What you should do ▸ In the entries below, find each line bearing the string "Perspektiven" and copy it.

= Beginning of Section =

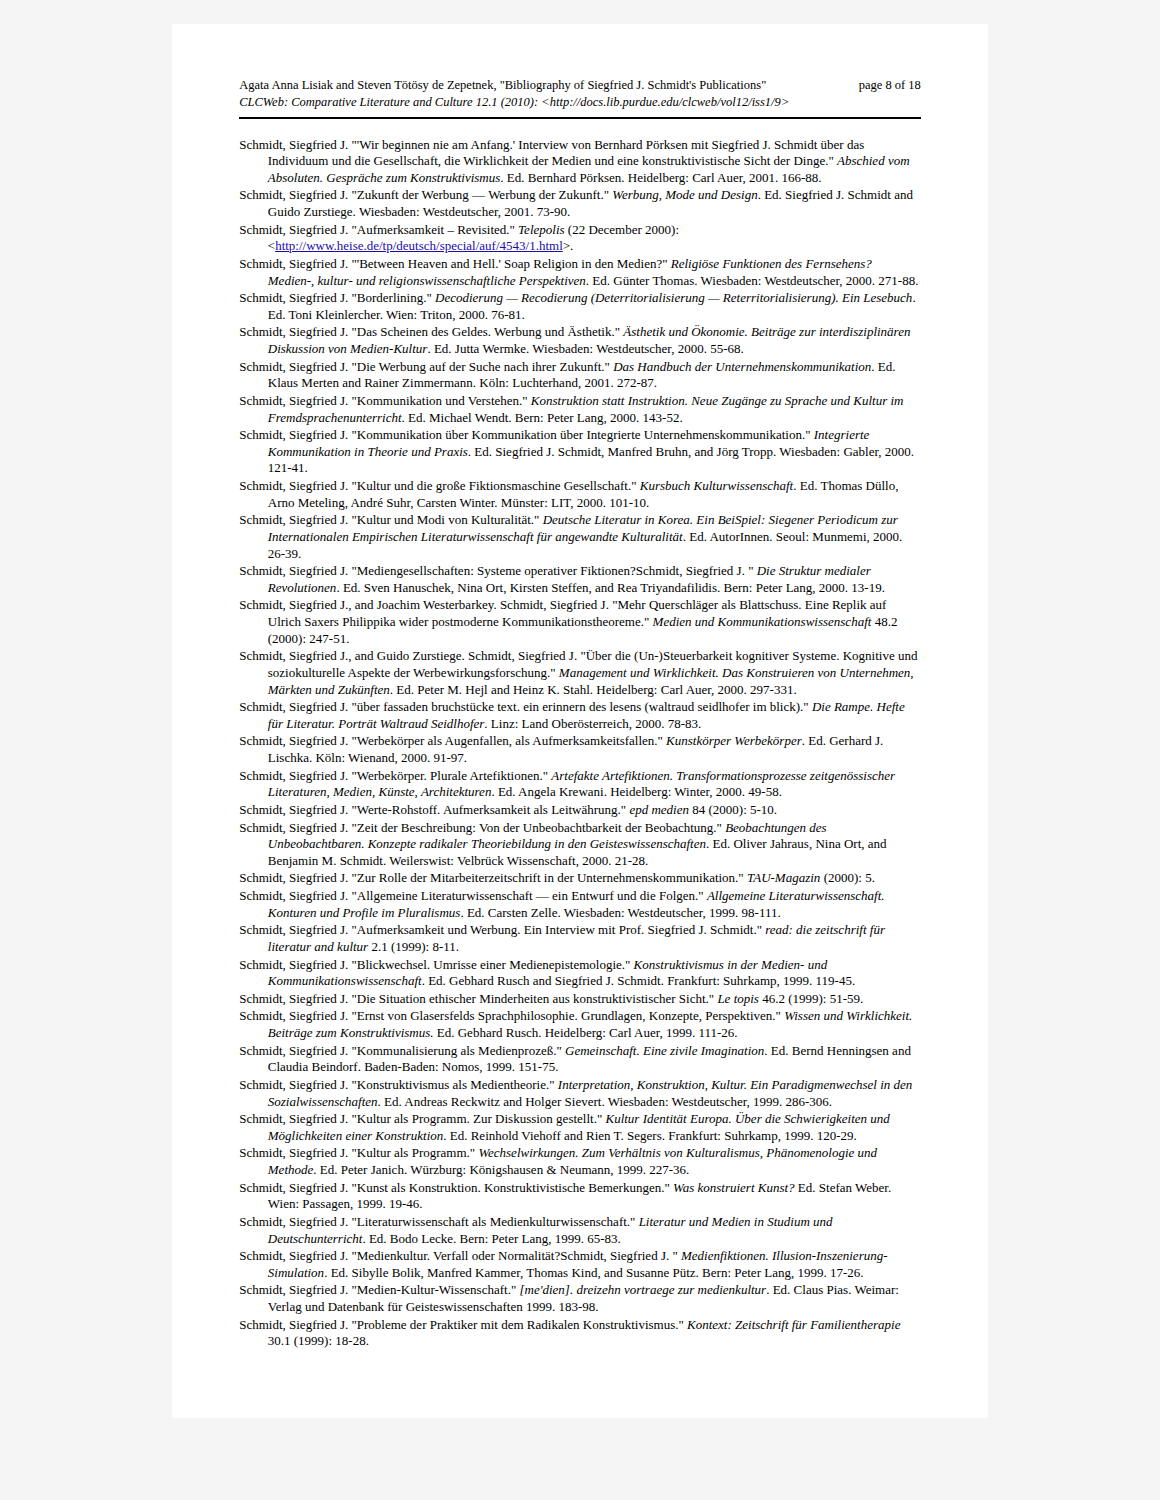Agata Anna Lisiak and Steven Tötösy de Zepetnek, "Bibliography of Siegfried J. Schmidt's Publications" page 8 of 18 CLCWeb: Comparative Literature and Culture 12.1 (2010): <http://docs.lib.purdue.edu/clcweb/vol12/iss1/9>
Schmidt, Siegfried J. "'Wir beginnen nie am Anfang.' Interview von Bernhard Pörksen mit Siegfried J. Schmidt über das Individuum und die Gesellschaft, die Wirklichkeit der Medien und eine konstruktivistische Sicht der Dinge." Abschied vom Absoluten. Gespräche zum Konstruktivismus. Ed. Bernhard Pörksen. Heidelberg: Carl Auer, 2001. 166-88.
Schmidt, Siegfried J. "Zukunft der Werbung — Werbung der Zukunft." Werbung, Mode und Design. Ed. Siegfried J. Schmidt and Guido Zurstiege. Wiesbaden: Westdeutscher, 2001. 73-90.
Schmidt, Siegfried J. "Aufmerksamkeit – Revisited." Telepolis (22 December 2000):
<http://www.heise.de/tp/deutsch/special/auf/4543/1.html>.
Schmidt, Siegfried J. "'Between Heaven and Hell.' Soap Religion in den Medien?" Religiöse Funktionen des Fernsehens? Medien-, kultur- und religionswissenschaftliche Perspektiven. Ed. Günter Thomas. Wiesbaden: Westdeutscher, 2000. 271-88.
Schmidt, Siegfried J. "Borderlining." Decodierung — Recodierung (Deterritorialisierung — Reterritorialisierung). Ein Lesebuch. Ed. Toni Kleinlercher. Wien: Triton, 2000. 76-81.
Schmidt, Siegfried J. "Das Scheinen des Geldes. Werbung und Ästhetik." Ästhetik und Ökonomie. Beiträge zur interdisziplinären Diskussion von Medien-Kultur. Ed. Jutta Wermke. Wiesbaden: Westdeutscher, 2000. 55-68.
Schmidt, Siegfried J. "Die Werbung auf der Suche nach ihrer Zukunft." Das Handbuch der Unternehmenskommunikation. Ed. Klaus Merten and Rainer Zimmermann. Köln: Luchterhand, 2001. 272-87.
Schmidt, Siegfried J. "Kommunikation und Verstehen." Konstruktion statt Instruktion. Neue Zugänge zu Sprache und Kultur im Fremdsprachenunterricht. Ed. Michael Wendt. Bern: Peter Lang, 2000. 143-52.
Schmidt, Siegfried J. "Kommunikation über Kommunikation über Integrierte Unternehmenskommunikation." Integrierte Kommunikation in Theorie und Praxis. Ed. Siegfried J. Schmidt, Manfred Bruhn, and Jörg Tropp. Wiesbaden: Gabler, 2000. 121-41.
Schmidt, Siegfried J. "Kultur und die große Fiktionsmaschine Gesellschaft." Kursbuch Kulturwissenschaft. Ed. Thomas Düllo, Arno Meteling, André Suhr, Carsten Winter. Münster: LIT, 2000. 101-10.
Schmidt, Siegfried J. "Kultur und Modi von Kulturalität." Deutsche Literatur in Korea. Ein BeiSpiel: Siegener Periodicum zur Internationalen Empirischen Literaturwissenschaft für angewandte Kulturalität. Ed. AutorInnen. Seoul: Munmemi, 2000. 26-39.
Schmidt, Siegfried J. "Mediengesellschaften: Systeme operativer Fiktionen?Schmidt, Siegfried J. " Die Struktur medialer Revolutionen. Ed. Sven Hanuschek, Nina Ort, Kirsten Steffen, and Rea Triyandafilidis. Bern: Peter Lang, 2000. 13-19.
Schmidt, Siegfried J., and Joachim Westerbarkey. Schmidt, Siegfried J. "Mehr Querschläger als Blattschuss. Eine Replik auf Ulrich Saxers Philippika wider postmoderne Kommunikationstheoreme." Medien und Kommunikationswissenschaft 48.2 (2000): 247-51.
Schmidt, Siegfried J., and Guido Zurstiege. Schmidt, Siegfried J. "Über die (Un-)Steuerbarkeit kognitiver Systeme. Kognitive und soziokulturelle Aspekte der Werbewirkungsforschung." Management und Wirklichkeit. Das Konstruieren von Unternehmen, Märkten und Zukünften. Ed. Peter M. Hejl and Heinz K. Stahl. Heidelberg: Carl Auer, 2000. 297-331.
Schmidt, Siegfried J. "über fassaden bruchstücke text. ein erinnern des lesens (waltraud seidlhofer im blick)." Die Rampe. Hefte für Literatur. Porträt Waltraud Seidlhofer. Linz: Land Oberösterreich, 2000. 78-83.
Schmidt, Siegfried J. "Werbekörper als Augenfallen, als Aufmerksamkeitsfallen." Kunstkörper Werbekörper. Ed. Gerhard J. Lischka. Köln: Wienand, 2000. 91-97.
Schmidt, Siegfried J. "Werbekörper. Plurale Artefiktionen." Artefakte Artefiktionen. Transformationsprozesse zeitgenössischer Literaturen, Medien, Künste, Architekturen. Ed. Angela Krewani. Heidelberg: Winter, 2000. 49-58.
Schmidt, Siegfried J. "Werte-Rohstoff. Aufmerksamkeit als Leitwährung." epd medien 84 (2000): 5-10.
Schmidt, Siegfried J. "Zeit der Beschreibung: Von der Unbeobachtbarkeit der Beobachtung." Beobachtungen des Unbeobachtbaren. Konzepte radikaler Theoriebildung in den Geisteswissenschaften. Ed. Oliver Jahraus, Nina Ort, and Benjamin M. Schmidt. Weilerswist: Velbrück Wissenschaft, 2000. 21-28.
Schmidt, Siegfried J. "Zur Rolle der Mitarbeiterzeitschrift in der Unternehmenskommunikation." TAU-Magazin (2000): 5.
Schmidt, Siegfried J. "Allgemeine Literaturwissenschaft — ein Entwurf und die Folgen." Allgemeine Literaturwissenschaft. Konturen und Profile im Pluralismus. Ed. Carsten Zelle. Wiesbaden: Westdeutscher, 1999. 98-111.
Schmidt, Siegfried J. "Aufmerksamkeit und Werbung. Ein Interview mit Prof. Siegfried J. Schmidt." read: die zeitschrift für literatur and kultur 2.1 (1999): 8-11.
Schmidt, Siegfried J. "Blickwechsel. Umrisse einer Medienepistemologie." Konstruktivismus in der Medien- und Kommunikationswissenschaft. Ed. Gebhard Rusch and Siegfried J. Schmidt. Frankfurt: Suhrkamp, 1999. 119-45.
Schmidt, Siegfried J. "Die Situation ethischer Minderheiten aus konstruktivistischer Sicht." Le topis 46.2 (1999): 51-59.
Schmidt, Siegfried J. "Ernst von Glasersfelds Sprachphilosophie. Grundlagen, Konzepte, Perspektiven." Wissen und Wirklichkeit. Beiträge zum Konstruktivismus. Ed. Gebhard Rusch. Heidelberg: Carl Auer, 1999. 111-26.
Schmidt, Siegfried J. "Kommunalisierung als Medienprozeß." Gemeinschaft. Eine zivile Imagination. Ed. Bernd Henningsen and Claudia Beindorf. Baden-Baden: Nomos, 1999. 151-75.
Schmidt, Siegfried J. "Konstruktivismus als Medientheorie." Interpretation, Konstruktion, Kultur. Ein Paradigmenwechsel in den Sozialwissenschaften. Ed. Andreas Reckwitz and Holger Sievert. Wiesbaden: Westdeutscher, 1999. 286-306.
Schmidt, Siegfried J. "Kultur als Programm. Zur Diskussion gestellt." Kultur Identität Europa. Über die Schwierigkeiten und Möglichkeiten einer Konstruktion. Ed. Reinhold Viehoff and Rien T. Segers. Frankfurt: Suhrkamp, 1999. 120-29.
Schmidt, Siegfried J. "Kultur als Programm." Wechselwirkungen. Zum Verhältnis von Kulturalismus, Phänomenologie und Methode. Ed. Peter Janich. Würzburg: Königshausen & Neumann, 1999. 227-36.
Schmidt, Siegfried J. "Kunst als Konstruktion. Konstruktivistische Bemerkungen." Was konstruiert Kunst? Ed. Stefan Weber. Wien: Passagen, 1999. 19-46.
Schmidt, Siegfried J. "Literaturwissenschaft als Medienkulturwissenschaft." Literatur und Medien in Studium und Deutschunterricht. Ed. Bodo Lecke. Bern: Peter Lang, 1999. 65-83.
Schmidt, Siegfried J. "Medienkultur. Verfall oder Normalität?Schmidt, Siegfried J. " Medienfiktionen. Illusion-Inszenierung-Simulation. Ed. Sibylle Bolik, Manfred Kammer, Thomas Kind, and Susanne Pütz. Bern: Peter Lang, 1999. 17-26.
Schmidt, Siegfried J. "Medien-Kultur-Wissenschaft." [me'dien]. dreizehn vortraege zur medienkultur. Ed. Claus Pias. Weimar: Verlag und Datenbank für Geisteswissenschaften 1999. 183-98.
Schmidt, Siegfried J. "Probleme der Praktiker mit dem Radikalen Konstruktivismus." Kontext: Zeitschrift für Familientherapie 30.1 (1999): 18-28.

= End of Section =

Solution for this problem ▸
Schmidt, Siegfried J. "'Between Heaven and Hell.' Soap Religion in den Medien?" Religiöse Funktionen des Fernsehens? Medien-, kultur- und religionswissenschaftliche Perspektiven. Ed. Günter Thomas. Wiesbaden: Westdeutscher, 2000. 271-88.
Schmidt, Siegfried J. "Ernst von Glasersfelds Sprachphilosophie. Grundlagen, Konzepte, Perspektiven." Wissen und Wirklichkeit. Beiträge zum Konstruktivismus. Ed. Gebhard Rusch. Heidelberg: Carl Auer, 1999. 111-26.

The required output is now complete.